▸ **Written task A**:
In the post about fish and chips, which television show was the writer watching when the example came up?
▸ **Written task B**:
List every reply Grant gives to Guy in the exchange quoted in the post about fish and chips.
▸ **Written task C**:
Pick up the post about fish and chips and software development right after its last line.

▸ **Page**:
========================================================================

18 Mar 2012 – New York

I love a good plate of fish and chips. I also love a good chance to compare the software development field to a completely separate industry. It’s a great way to find solutions to problems that have been solved decades ago in other fields (genealogy for example) and it helps to keep me grounded in the good ’ol practical reality.

I came across a great example of this today while watching Diners, Drive-Ins and Dives with Guy Fieri. It involves the owner of a fish and chips shop (Grant) talking to Guy about how they make their Toad in the Hole. There is a clip of the sequence here. Fast forward to about 5:10. For those unable to watch, the clip goes like this:

Guy: And the gravy? Mirepoix, drippings from the sausage?
Grant: Yeah, no none of that.
Guy: None of that?
Grant: We're not looking to make that kind of gravy. What we're
looking for is a fish 'n chips shop gravy, and the best way we've 
been able to replicate that, with no shame, is a powdered gravy.
Guy: Seriously?
Grant: Seriously.

========================================================================

(Data items)
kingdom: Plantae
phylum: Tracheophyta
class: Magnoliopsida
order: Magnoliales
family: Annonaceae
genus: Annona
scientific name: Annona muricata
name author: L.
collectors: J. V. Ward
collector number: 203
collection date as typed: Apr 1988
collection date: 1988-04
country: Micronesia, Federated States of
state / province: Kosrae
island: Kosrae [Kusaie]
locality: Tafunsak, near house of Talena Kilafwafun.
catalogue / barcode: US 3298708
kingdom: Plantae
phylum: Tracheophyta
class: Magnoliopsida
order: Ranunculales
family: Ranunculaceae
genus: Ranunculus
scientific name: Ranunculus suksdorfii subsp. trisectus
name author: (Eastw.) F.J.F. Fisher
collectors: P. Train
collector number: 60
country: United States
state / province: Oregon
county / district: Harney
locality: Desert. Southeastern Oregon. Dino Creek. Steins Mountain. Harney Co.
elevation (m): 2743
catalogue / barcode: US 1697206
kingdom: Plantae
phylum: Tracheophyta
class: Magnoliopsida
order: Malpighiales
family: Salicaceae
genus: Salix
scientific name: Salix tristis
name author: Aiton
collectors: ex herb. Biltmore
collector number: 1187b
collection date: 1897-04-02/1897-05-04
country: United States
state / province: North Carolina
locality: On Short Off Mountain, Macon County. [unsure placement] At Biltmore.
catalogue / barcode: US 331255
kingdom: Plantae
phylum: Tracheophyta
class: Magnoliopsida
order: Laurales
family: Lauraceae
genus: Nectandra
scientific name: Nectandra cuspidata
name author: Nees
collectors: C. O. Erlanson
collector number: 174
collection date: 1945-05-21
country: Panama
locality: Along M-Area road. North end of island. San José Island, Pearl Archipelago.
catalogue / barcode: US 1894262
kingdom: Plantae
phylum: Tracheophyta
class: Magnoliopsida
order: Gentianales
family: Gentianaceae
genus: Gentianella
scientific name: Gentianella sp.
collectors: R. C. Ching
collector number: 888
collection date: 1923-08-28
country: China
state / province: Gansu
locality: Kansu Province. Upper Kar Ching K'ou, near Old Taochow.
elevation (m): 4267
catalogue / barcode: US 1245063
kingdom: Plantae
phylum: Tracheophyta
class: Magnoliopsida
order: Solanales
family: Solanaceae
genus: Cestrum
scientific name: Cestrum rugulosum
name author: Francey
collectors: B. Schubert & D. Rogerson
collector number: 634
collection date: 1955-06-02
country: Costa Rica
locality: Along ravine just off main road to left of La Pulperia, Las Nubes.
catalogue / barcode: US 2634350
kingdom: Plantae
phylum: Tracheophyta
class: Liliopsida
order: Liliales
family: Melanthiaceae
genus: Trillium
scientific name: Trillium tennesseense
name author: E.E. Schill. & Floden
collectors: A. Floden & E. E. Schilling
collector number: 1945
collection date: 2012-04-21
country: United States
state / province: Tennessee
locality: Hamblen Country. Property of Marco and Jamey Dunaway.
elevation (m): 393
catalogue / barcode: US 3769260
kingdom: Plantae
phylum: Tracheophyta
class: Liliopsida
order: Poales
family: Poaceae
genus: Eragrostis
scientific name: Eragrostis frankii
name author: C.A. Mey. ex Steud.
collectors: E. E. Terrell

========================================================================

▸ **Final answer A**:
Diners, Drive-Ins and Dives with Guy Fieri.

▸ **Final answer B**:
- "Yeah, no none of that."
- "We're not looking to make that kind of gravy. What we're looking for is a fish 'n chips shop gravy, and the best way we've been able to replicate that, with no shame, is a powdered gravy."
- "Seriously."

▸ **Final answer C**:
This dialogue jumped out at me. Guy was expecting this renowned shop to be using an industry-standard technique, but the chef had decided to do otherwise. He was using something which would certainly be considered inferior (powdered gravy) and even shameful by some, but he was doing it because he thought it gave him the best result. He ignored the fact that it was not industry-standard, that it was not the pretty solution, that it was even considered shameful. He ignored all of that because he knew it would result in a better experience for his users.

I imagined him posting his recipe to his equivalent of Hacker News and being ridiculed by all of the other chefs for using a powdered gravy.

Sometimes, we software developers get caught up trying to make perfect software and forget that what matters most is what we deliver to our users. Looking to other industries helps remind us of that.